In Sierra Leone, an internal government review estimates that revenue losses from tax concessions granted to Sierra Rutile (see above) will amount to US$98m between 2004 and 2016.

In DRC, a 2007 World Bank document said: ‘Fraudulent practices by companies and government agencies have created a gap [between] what should be paid versus what is actually recorded as having been received in terms of royalties and surface rents alone.  The gap is larger if total mining taxes are considered: about US$200m per year should be generated by the sector.’ That year, 2007, the government claimed to receive only US$13m in taxes from mining.

Notes to editors:

1. South Africa – US mineral trade figures were calculated by the London-based New Economics Foundation, based on figures provided by Professor Simon Pak, president of the Tax Research Institute, Inc. who has advised US Congress on this issue.
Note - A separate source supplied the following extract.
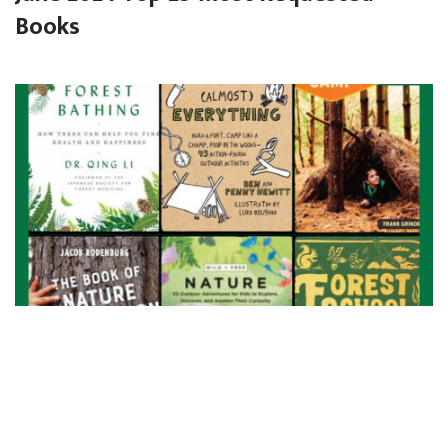
Books
Forest Play and Nature Connection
2. Members of the National Advocacy Coalition on Extractives in Sierra Leone (NACE) are: Network Movement for Justice and Development, Talking Drum Studios, ActionAid Sierra Leone, World Vision International, National Forum for Human Rights, Anti-Corruption Commission, Sierra Leone Indigenous Miners Movement (SLIMM), Green Scenery, Global Rights Partners for Justice, Ministry of Local Government and Community Development, Ministry of Mineral Resources, Campaign for Good Governance, United Miners Union (UMU), Department of Geology, University of Sierra Leone (Furah Bay College), Christian Aid, Catholic Relief Services.